▸ **Information**
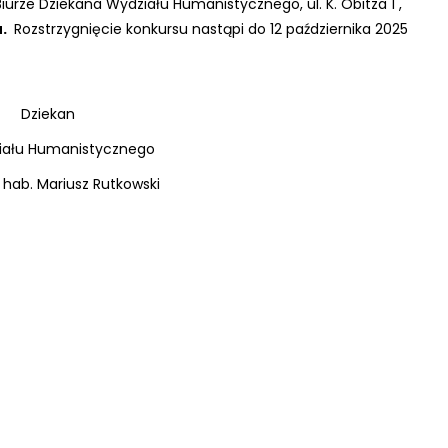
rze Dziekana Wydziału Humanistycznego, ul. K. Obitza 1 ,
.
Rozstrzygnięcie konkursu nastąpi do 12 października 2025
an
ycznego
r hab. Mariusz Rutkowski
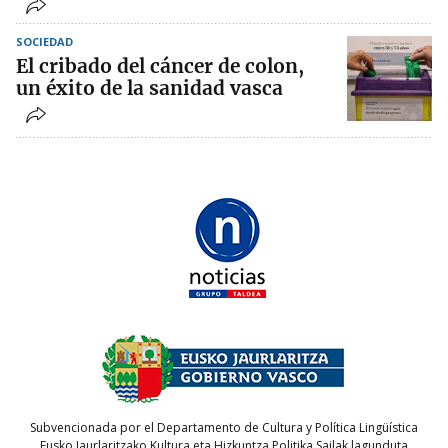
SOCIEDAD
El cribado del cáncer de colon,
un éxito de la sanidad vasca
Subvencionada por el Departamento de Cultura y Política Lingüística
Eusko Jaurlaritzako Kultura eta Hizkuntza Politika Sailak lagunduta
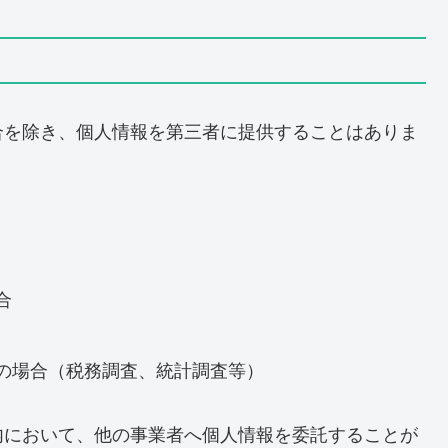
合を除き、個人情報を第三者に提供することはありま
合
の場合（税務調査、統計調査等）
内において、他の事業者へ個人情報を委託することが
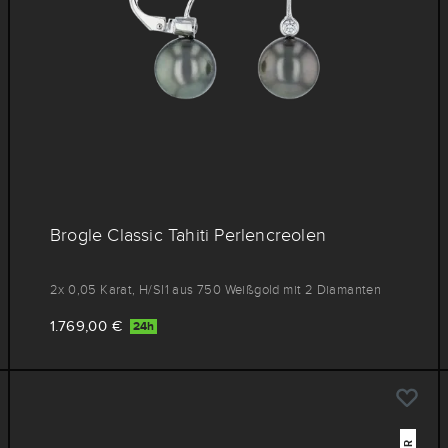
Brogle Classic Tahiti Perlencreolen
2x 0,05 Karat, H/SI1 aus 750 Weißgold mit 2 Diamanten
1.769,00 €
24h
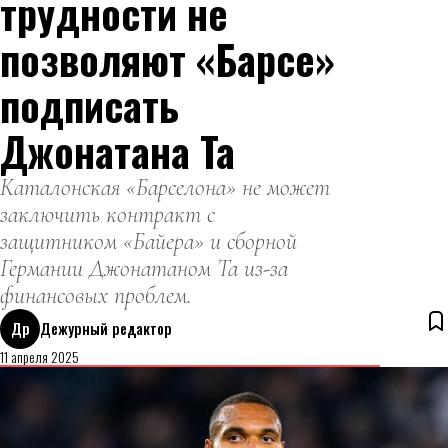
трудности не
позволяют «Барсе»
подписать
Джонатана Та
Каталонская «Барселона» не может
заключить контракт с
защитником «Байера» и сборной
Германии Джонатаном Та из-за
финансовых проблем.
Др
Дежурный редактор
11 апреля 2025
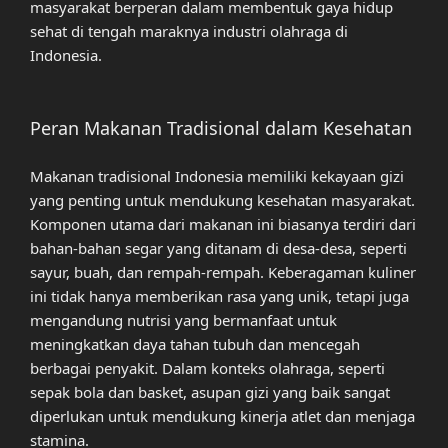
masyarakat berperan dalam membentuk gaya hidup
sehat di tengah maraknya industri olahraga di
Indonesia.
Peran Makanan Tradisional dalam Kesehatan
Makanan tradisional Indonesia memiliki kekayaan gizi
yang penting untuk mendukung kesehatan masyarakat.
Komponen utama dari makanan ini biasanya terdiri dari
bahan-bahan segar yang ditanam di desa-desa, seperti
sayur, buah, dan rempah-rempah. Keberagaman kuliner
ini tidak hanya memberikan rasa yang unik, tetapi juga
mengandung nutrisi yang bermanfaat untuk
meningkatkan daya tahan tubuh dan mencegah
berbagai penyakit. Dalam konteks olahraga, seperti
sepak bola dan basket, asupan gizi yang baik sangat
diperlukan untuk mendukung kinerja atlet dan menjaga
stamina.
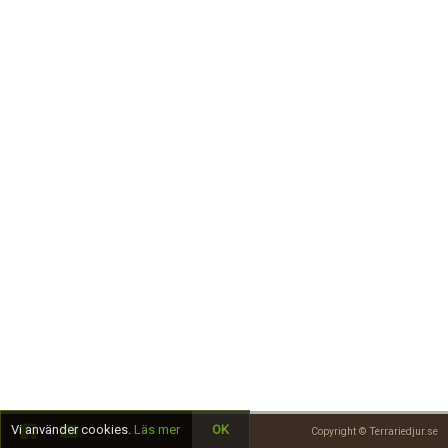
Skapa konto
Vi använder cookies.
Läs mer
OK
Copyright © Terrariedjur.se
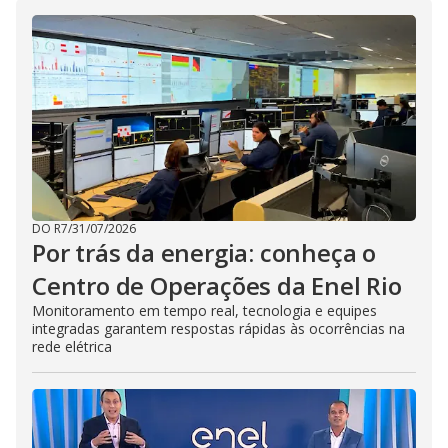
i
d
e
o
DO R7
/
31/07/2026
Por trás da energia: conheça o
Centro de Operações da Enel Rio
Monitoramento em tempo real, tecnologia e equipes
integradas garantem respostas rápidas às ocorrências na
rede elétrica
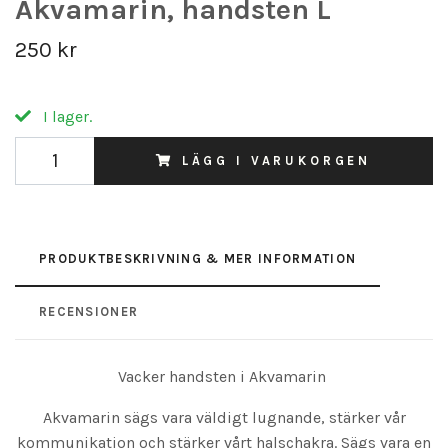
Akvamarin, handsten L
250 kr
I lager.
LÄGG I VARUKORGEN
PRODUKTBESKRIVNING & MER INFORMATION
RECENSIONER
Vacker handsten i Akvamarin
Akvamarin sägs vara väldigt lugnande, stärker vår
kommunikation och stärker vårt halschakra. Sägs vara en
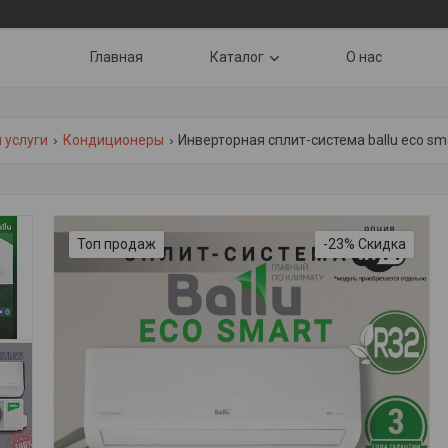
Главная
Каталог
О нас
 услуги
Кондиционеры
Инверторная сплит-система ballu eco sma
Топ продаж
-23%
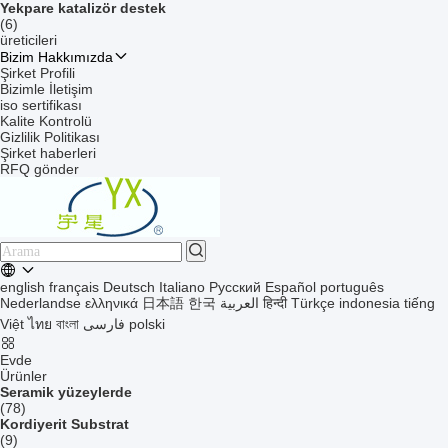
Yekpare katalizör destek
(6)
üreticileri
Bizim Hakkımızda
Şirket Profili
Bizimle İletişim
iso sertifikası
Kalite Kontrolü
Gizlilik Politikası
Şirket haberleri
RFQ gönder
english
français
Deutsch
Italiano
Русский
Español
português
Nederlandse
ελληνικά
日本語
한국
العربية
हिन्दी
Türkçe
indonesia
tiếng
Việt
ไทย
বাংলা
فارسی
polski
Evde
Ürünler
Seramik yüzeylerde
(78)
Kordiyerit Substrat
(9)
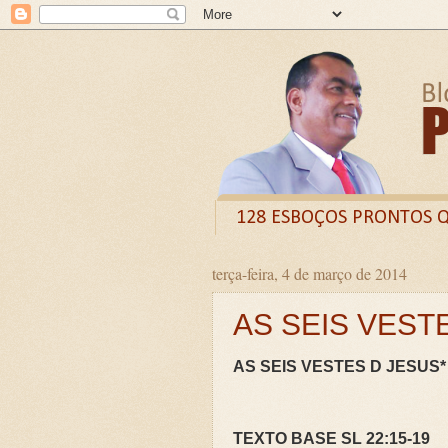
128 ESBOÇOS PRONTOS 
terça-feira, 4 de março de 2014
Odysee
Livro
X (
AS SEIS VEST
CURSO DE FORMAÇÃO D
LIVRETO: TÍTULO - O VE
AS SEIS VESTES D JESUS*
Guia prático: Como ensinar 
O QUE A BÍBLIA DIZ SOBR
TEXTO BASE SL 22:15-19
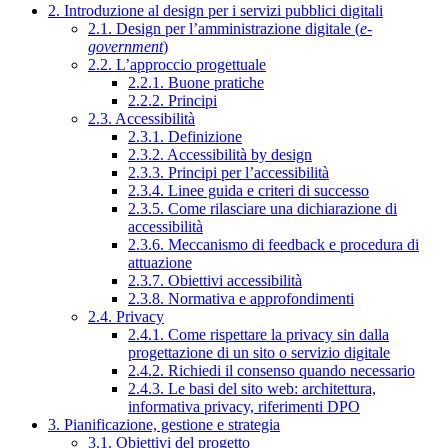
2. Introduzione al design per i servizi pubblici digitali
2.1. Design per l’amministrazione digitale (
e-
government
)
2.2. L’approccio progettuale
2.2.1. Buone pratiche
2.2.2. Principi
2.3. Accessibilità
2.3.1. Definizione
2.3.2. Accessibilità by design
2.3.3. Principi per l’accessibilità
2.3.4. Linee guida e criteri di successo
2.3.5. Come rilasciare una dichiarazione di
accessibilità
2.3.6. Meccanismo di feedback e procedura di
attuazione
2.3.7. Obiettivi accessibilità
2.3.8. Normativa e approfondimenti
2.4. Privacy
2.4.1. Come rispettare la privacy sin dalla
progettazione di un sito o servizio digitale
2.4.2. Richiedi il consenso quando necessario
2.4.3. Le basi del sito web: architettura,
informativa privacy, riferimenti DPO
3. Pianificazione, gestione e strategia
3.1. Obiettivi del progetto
...
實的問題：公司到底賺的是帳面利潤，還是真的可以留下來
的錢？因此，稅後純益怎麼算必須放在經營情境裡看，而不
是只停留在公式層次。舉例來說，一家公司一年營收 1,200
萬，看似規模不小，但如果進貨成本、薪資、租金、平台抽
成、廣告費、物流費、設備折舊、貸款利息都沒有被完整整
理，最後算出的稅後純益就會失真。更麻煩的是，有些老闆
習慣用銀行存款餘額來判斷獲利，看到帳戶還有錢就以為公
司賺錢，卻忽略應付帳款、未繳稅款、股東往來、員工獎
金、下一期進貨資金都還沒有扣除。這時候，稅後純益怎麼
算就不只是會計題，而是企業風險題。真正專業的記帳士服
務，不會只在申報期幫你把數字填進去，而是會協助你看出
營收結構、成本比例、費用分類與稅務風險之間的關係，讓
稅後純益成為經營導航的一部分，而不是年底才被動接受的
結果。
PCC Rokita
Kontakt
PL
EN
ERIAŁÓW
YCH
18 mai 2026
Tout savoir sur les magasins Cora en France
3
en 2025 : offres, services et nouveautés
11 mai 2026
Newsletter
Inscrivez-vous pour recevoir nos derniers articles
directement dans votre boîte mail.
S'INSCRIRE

▸ **Your goal**
Recast the material above as a JSON list of strings, one string per line, starting with the line that contains "Yekpare katalizör destek" and going on through the line that contains "TEXTO BASE SL 22:15-19", with blank lines omitted. Leave the pictures out of the list.

▸ **Exercise result**
[
  "Yekpare katalizör destek",
  "(6)",
  "üreticileri",
  "Bizim Hakkımızda",
  "Şirket Profili",
  "Bizimle İletişim",
  "iso sertifikası",
  "Kalite Kontrolü",
  "Gizlilik Politikası",
  "Şirket haberleri",
  "RFQ gönder",
  "english",
  "français",
  "Deutsch",
  "Italiano",
  "Русский",
  "Español",
  "português",
  "Nederlandse",
  "ελληνικά",
  "日本語",
  "한국",
  "العربية",
  "हिन्दी",
  "Türkçe",
  "indonesia",
  "tiếng",
  "Việt",
  "ไทย",
  "বাংলা",
  "فارسی",
  "polski",
  "Evde",
  "Ürünler",
  "Seramik yüzeylerde",
  "(78)",
  "Kordiyerit Substrat",
  "(9)",
  "128 ESBOÇOS PRONTOS ",
  "terça-feira, 4 de março de 2014",
  "Odysee",
  "Livro",
  "X (",
  "AS SEIS VEST",
  "CURSO DE FORMAÇÃO D",
  "LIVRETO: TÍTULO - O VE",
  "AS SEIS VESTES D JESUS*",
  "Guia prático: Como ensinar ",
  "O QUE A BÍBLIA DIZ SOBR",
  "TEXTO BASE SL 22:15-19"
]